Sinirle önüme dönüp Eliz'e baktığımda masum masum bana bakıyor olduğunu gördüm. Öyle kalırsın işte.
Gözümle Didem'i işaret edip konuşmaya başladım.
"Artvinde oturan kuzenim, Didem." Diyip imalı imalı konuşmaya başladım. Didem de olayı çakmış olacak ki hafiften sırıtır ifade ile Elizi izliyordu. 'Hadi şimdi bir şey de götün yiyorsa' der gibi bakıyordu. Ama Eliz'in götü yerdi. Neyseki konu bu değil.

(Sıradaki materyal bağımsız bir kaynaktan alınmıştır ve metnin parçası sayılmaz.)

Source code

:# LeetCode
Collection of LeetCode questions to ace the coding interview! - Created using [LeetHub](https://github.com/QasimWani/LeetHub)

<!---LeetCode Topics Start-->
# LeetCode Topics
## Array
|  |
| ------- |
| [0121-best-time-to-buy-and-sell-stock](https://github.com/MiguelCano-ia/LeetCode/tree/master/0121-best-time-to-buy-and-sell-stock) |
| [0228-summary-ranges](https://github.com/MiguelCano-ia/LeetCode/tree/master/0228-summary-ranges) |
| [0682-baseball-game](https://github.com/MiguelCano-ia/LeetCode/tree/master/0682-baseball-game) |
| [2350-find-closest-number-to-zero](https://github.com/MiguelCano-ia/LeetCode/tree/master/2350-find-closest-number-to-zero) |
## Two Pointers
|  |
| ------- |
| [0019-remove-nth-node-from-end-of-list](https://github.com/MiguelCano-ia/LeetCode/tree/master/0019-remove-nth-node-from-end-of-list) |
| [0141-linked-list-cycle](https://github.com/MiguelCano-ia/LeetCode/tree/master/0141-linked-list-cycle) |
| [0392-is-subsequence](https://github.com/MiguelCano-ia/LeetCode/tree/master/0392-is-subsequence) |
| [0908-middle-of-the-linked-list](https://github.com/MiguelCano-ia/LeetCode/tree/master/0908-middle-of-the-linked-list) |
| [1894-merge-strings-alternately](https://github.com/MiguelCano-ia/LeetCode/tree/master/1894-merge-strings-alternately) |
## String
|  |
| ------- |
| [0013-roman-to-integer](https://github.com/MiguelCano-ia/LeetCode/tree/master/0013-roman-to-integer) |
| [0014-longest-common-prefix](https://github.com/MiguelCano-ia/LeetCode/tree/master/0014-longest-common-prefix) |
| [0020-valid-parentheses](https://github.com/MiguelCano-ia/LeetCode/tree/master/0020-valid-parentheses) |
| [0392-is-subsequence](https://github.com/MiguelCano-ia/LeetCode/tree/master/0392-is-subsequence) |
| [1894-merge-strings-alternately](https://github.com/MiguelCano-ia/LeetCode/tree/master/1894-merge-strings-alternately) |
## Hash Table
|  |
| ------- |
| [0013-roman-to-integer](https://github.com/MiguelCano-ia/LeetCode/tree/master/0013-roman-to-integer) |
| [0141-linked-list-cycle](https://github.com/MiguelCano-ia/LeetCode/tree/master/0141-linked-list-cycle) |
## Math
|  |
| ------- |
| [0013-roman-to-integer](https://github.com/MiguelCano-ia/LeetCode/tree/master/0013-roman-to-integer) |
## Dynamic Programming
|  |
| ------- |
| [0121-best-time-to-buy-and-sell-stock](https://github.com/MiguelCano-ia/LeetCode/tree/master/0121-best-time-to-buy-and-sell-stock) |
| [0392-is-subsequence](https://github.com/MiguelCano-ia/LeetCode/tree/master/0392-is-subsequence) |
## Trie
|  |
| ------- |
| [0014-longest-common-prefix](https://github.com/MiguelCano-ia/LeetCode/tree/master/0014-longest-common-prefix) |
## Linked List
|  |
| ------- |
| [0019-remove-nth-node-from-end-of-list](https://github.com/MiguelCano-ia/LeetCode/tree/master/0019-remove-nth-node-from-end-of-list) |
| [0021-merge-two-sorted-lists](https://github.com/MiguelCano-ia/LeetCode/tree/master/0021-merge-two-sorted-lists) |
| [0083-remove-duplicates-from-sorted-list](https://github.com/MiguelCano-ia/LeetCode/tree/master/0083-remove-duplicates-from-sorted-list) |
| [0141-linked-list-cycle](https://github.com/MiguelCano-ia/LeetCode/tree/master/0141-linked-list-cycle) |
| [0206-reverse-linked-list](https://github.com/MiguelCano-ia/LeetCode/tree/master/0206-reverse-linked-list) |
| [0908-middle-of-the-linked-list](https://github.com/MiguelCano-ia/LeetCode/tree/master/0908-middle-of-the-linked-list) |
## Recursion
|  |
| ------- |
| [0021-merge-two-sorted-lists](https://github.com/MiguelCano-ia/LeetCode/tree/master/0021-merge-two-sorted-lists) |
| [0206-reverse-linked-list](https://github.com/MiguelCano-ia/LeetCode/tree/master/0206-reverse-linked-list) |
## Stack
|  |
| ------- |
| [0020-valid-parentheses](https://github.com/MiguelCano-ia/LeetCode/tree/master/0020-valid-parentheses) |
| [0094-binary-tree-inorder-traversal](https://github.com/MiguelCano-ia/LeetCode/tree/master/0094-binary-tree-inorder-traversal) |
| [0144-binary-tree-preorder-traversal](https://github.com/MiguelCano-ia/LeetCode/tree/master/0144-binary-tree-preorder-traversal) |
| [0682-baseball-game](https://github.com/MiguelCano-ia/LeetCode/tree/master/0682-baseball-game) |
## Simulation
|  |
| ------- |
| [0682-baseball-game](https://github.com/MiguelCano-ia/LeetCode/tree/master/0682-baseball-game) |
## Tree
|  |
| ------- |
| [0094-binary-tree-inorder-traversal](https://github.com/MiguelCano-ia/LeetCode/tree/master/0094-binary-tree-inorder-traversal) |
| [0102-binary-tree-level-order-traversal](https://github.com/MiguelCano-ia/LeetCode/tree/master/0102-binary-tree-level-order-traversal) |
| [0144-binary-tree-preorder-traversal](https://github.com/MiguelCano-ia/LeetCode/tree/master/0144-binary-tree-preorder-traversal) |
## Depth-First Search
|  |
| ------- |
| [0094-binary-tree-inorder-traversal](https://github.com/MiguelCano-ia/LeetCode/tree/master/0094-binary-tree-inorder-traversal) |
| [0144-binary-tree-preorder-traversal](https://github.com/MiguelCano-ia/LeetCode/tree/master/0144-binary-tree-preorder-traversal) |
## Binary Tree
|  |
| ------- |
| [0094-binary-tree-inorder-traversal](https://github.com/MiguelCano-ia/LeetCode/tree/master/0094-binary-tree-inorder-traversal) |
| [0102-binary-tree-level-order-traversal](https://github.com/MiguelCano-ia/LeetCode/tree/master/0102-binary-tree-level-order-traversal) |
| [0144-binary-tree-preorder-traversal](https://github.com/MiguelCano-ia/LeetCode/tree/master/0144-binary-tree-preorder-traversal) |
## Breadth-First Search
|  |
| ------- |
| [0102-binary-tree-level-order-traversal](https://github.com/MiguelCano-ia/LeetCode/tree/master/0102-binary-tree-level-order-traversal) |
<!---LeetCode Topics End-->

"Kusura bakma ya, öyle görünce sizi. Birde sabah sabah, şey oldum ya." Diye konuşmaya başlayan Eliz'e dayanamayan Didem cevap verdi.
"Yok yok, sorun yok. Anladım sevgilin." Diyip güldüğünde hemen atladım.
"Sevgili değil flört." Dediğimde Eliz'in ağzının içinde küfür ettiğini duydum. Ayıp.
"Sorun yok saçmalayın ya! Empati kuruyorum şu an haklısın Eliz. Bir şey demiyorum ama akşam net bir şekilde döküleceksin bana Nazlı." Dediğinde ona tekrardan sarıldım, konuşmaya devam etti.
"Ben gidiyorum eve dayım çıkmadan yakalayayım onu. Tanıştığıma memnun oldum Eliz." Diyip yanımızdan ayrıldı, ayrılırkende arkada bulunan dostlarıma el sallamayıda unutmadı. Giderken hala sırıtıyordu.
Didem gidince bir hışım Eliz'e döndüm.
"Ya sen neden dinlemeden iş yapıyorsun Eliz?" Dediğimde ağzına kürdanı sokuşturup bana döndü.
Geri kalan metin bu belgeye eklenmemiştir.